The GWP* showed NZ farming was having a cooling effect and it should be in the analysis.
Hoggard says the GWP* is to do with the targets and outside He Waka.
GWP* for methane made sense at a national level but there would be problems with grandparenting at a farmer level. An inefficient farmer massively overstocked would look good for reducing methane by 0.3% but an efficient farmer with the ideal stocking rate would find it harder to reduce.
“We all know about the issue of grandparenting when it comes to nutrient allocation with water quality.”
Rowarth says the GWP* isn’t ready for farm-scale reporting and more research is needed.
McIvor says it is not the right place to push GWP*.
“He Waka isn’t the appropriate mechanism for doing that.”
The Government set down in legislation agriculture would join the ETS and would pay on emissions. Within the legislation is a target set for 10%.
“We cannot change the legislation.”
On the first page of a He Waka document, ‘Primary Sector Climate Change Commitment’, it states:
“The primary sector will work with MPI to develop an agreed methodology and systems for calculating net onfarm emissions. This includes approaches to using models, definitions of farm boundaries, and quantification of onfarm sequestration, and processes for recognising new mitigations in calculations.”
Cranston says levy group leaders were wrong to say the discussion should be just on the pricing mechanism and not linked to reduction targets. The price farmers pay for emissions and targets are directly linked.
Cranston says this is the time to include the likes of the GWP*. Even the agriculture minister Damien O’Connor said it was the place.
He had asked the minister why didn’t he look at GWP*.
“His response was that we are waiting on advice from He Waka Eke Noa.”
Concern over consultation
There is concern there will be no farmer vote and the consultation in February will be the last chance for them to influence the process. That feedback from farmers may not be accurately reflected in the final option presented to the Government.
Hoggard says there was no farmer vote for feds members and was not aware of other levy organisations holding one. Feds would survey members and act on their behalf. He Waka also had a form people could fill in online.
“So farmers want to make it clear in the consultation.”
Under He Waka farmers won’t get full credit for carbon sequestered by bush planted pre-2008. They will only get additional credits if the bush is fenced and maintained.
Cranston says it would have been a better option to give all farms with bush credits and reduce them if they are not looked after.
McIvor says that might be another option which comes back through farmer feedback.
“What we are trying to do is get a feeling across the industry of what farmers think will practically and fairly work for them.”
A lot of work has been done on exotic sequestration, not natives, but the science will continue.
The industry, the Government and others would continue to invest in science to better understand sequestration and emissions.

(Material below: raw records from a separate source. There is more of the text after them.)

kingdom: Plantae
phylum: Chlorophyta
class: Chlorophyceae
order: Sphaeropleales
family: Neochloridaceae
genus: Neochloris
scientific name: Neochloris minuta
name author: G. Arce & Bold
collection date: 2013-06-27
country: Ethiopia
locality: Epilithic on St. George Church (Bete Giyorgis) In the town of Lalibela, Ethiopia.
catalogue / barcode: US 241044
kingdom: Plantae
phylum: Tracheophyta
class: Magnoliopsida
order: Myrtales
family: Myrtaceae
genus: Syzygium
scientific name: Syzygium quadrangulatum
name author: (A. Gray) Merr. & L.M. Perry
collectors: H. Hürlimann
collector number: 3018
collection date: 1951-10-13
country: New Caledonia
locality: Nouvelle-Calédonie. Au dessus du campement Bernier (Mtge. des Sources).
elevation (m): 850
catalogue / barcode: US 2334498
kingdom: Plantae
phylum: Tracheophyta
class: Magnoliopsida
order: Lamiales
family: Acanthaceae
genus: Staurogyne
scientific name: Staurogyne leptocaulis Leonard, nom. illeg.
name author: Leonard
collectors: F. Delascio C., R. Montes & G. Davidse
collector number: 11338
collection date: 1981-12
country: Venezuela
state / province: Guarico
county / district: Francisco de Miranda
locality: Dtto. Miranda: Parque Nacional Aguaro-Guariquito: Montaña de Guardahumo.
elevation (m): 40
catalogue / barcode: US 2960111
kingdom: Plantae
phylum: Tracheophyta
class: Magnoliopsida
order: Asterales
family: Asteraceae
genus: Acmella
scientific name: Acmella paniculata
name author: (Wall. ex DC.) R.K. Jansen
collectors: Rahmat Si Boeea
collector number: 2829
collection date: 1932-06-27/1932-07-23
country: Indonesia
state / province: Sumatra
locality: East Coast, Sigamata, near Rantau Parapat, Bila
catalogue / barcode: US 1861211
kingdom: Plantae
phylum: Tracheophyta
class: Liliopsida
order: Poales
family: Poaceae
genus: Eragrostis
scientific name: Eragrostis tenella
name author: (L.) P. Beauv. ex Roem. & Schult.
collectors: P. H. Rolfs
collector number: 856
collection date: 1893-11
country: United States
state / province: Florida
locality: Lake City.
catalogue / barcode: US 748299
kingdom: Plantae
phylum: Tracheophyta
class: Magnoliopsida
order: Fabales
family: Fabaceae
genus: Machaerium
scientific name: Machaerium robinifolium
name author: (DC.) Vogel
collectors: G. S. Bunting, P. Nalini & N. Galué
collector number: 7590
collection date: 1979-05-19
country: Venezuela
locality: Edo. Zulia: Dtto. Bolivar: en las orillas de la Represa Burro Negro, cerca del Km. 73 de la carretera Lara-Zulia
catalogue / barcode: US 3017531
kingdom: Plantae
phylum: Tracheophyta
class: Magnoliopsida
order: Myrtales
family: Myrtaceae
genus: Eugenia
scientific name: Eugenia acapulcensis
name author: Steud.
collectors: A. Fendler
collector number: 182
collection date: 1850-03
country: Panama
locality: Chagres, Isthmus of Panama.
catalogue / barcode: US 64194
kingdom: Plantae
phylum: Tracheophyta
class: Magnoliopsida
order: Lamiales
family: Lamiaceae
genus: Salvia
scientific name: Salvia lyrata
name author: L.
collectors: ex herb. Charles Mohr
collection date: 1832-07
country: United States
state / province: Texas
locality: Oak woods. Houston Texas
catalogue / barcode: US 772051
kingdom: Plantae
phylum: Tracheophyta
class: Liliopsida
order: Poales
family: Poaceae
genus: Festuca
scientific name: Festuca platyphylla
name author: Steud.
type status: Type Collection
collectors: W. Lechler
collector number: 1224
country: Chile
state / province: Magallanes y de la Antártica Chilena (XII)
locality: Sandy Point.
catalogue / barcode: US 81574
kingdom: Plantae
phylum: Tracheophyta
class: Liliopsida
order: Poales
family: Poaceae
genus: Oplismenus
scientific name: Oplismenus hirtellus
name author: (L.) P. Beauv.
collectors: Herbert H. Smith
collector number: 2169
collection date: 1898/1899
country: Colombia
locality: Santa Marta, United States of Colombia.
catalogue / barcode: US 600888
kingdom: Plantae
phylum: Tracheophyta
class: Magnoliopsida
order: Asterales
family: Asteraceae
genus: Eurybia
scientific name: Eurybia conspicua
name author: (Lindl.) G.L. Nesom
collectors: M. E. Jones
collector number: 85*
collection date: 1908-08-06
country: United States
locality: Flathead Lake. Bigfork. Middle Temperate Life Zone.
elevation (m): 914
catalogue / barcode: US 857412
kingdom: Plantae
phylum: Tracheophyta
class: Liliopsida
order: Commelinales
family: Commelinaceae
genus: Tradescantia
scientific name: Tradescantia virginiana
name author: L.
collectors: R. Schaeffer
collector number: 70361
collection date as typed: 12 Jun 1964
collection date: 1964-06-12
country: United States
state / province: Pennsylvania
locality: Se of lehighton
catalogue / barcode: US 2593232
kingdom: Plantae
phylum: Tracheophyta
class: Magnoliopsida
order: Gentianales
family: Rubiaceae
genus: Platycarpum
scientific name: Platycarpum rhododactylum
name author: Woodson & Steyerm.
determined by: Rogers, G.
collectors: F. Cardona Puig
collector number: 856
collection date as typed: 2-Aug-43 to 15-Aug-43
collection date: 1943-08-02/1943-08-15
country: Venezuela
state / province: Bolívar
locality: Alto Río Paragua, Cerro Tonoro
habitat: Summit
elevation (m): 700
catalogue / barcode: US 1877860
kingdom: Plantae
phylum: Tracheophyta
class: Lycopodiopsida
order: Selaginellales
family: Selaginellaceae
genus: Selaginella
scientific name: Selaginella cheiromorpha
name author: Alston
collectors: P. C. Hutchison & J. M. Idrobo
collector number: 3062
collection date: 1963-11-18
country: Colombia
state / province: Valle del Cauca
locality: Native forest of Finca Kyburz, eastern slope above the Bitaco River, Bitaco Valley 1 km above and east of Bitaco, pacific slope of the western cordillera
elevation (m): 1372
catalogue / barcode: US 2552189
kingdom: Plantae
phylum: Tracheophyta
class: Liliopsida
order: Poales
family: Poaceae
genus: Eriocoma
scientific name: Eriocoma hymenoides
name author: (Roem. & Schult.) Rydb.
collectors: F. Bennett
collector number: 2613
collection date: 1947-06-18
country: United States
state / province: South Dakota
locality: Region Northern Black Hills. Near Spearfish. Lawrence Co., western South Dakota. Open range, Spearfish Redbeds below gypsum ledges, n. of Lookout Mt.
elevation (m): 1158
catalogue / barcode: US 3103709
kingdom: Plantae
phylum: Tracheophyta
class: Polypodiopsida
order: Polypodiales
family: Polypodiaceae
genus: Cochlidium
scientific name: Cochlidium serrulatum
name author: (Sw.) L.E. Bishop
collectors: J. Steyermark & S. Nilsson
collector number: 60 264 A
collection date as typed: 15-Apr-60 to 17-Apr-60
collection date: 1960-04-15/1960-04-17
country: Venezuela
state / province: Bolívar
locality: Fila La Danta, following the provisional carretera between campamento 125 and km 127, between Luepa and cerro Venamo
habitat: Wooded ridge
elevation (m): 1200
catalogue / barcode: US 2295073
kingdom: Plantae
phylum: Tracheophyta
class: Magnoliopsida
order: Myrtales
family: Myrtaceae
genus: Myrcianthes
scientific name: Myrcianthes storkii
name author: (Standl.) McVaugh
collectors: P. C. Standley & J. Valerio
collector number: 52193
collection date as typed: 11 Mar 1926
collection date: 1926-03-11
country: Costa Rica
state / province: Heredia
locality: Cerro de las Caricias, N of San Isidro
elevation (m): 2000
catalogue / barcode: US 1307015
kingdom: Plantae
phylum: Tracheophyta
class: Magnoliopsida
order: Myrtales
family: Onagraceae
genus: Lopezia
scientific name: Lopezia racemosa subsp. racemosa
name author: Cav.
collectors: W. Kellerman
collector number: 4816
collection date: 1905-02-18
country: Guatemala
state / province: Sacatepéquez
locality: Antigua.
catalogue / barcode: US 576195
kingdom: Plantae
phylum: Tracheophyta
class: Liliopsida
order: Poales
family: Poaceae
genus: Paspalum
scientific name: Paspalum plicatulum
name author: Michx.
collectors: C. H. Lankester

So as the science continues to develop farmers would be able to get more accurate recognition of the emissions and sequestration happening on their farms.
Eyebrows were raised over the special treatment for Maori in He Waka. Maori will have ‘oversight of the implementation programme, including decisions on revenue distribution and monitoring’.
McIvor says He Waka was a partnership between the sector, Government and Maori. If Maori were not in the partnership ag would be in the ETS.